┏━━

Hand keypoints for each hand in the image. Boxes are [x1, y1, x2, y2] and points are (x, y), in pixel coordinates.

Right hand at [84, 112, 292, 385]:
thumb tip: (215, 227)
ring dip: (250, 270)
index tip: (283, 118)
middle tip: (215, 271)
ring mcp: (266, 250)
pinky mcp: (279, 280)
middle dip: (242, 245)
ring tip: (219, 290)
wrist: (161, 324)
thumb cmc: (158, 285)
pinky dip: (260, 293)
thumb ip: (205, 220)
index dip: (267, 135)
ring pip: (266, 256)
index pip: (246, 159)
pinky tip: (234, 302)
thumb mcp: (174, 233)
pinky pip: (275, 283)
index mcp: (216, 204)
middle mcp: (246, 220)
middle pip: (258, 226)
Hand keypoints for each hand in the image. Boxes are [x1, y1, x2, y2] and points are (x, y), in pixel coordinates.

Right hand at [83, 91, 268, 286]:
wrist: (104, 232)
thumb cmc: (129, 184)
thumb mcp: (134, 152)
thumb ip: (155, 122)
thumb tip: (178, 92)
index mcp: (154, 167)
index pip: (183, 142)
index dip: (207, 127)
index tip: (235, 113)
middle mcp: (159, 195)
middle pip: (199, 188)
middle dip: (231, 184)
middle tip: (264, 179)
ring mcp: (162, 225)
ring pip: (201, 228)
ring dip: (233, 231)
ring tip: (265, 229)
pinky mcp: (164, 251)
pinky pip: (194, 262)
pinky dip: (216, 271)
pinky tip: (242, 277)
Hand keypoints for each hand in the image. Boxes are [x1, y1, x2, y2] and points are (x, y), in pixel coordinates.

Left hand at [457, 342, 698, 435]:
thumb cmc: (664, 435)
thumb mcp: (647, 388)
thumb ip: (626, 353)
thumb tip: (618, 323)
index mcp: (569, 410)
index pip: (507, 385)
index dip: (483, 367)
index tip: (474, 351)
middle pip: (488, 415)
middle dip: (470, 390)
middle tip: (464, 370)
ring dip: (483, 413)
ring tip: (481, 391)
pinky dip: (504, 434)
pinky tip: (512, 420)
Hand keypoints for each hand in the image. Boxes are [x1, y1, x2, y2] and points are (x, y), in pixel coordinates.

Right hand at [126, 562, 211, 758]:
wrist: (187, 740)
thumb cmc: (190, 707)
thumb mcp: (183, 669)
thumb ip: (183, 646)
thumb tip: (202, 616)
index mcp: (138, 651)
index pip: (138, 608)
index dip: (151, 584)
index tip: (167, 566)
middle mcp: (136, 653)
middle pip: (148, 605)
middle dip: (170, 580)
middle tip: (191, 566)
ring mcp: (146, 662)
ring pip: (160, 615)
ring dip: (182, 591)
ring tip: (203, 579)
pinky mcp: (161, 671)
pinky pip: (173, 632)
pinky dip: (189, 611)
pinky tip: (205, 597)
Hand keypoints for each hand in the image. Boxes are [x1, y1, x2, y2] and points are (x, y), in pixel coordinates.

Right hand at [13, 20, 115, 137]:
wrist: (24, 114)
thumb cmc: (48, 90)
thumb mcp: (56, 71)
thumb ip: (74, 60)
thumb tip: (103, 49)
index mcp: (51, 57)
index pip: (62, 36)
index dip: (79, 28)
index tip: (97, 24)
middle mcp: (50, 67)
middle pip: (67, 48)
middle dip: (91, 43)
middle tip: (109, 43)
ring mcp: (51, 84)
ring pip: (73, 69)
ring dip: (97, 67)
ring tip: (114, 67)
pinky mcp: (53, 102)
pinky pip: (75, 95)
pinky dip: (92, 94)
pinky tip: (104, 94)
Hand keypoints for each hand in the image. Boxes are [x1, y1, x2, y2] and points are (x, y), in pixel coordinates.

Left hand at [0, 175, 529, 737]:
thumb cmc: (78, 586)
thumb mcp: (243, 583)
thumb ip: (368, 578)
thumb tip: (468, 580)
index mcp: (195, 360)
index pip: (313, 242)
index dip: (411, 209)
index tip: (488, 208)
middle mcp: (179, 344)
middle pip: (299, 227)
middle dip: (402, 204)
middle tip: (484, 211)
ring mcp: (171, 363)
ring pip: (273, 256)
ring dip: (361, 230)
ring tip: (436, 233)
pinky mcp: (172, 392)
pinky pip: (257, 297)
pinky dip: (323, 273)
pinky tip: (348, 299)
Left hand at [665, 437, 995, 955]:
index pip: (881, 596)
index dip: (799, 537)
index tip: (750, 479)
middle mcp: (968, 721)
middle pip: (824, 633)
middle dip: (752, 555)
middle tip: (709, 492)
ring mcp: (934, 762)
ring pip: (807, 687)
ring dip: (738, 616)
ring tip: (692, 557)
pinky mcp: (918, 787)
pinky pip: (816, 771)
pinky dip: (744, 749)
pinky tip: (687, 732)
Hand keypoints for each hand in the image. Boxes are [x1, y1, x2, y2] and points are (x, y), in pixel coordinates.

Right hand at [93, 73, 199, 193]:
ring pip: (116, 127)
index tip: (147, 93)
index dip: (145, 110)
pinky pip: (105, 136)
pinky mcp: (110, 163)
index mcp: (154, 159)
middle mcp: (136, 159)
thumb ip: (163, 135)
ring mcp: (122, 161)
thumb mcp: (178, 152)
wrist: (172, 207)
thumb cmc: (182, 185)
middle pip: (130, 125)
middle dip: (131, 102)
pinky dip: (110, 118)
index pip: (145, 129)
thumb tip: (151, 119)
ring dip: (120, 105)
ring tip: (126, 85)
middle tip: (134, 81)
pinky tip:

┗━━

Task directions
Find how many lines of the entries include the word "Right". The number is the entire reply.

Output
5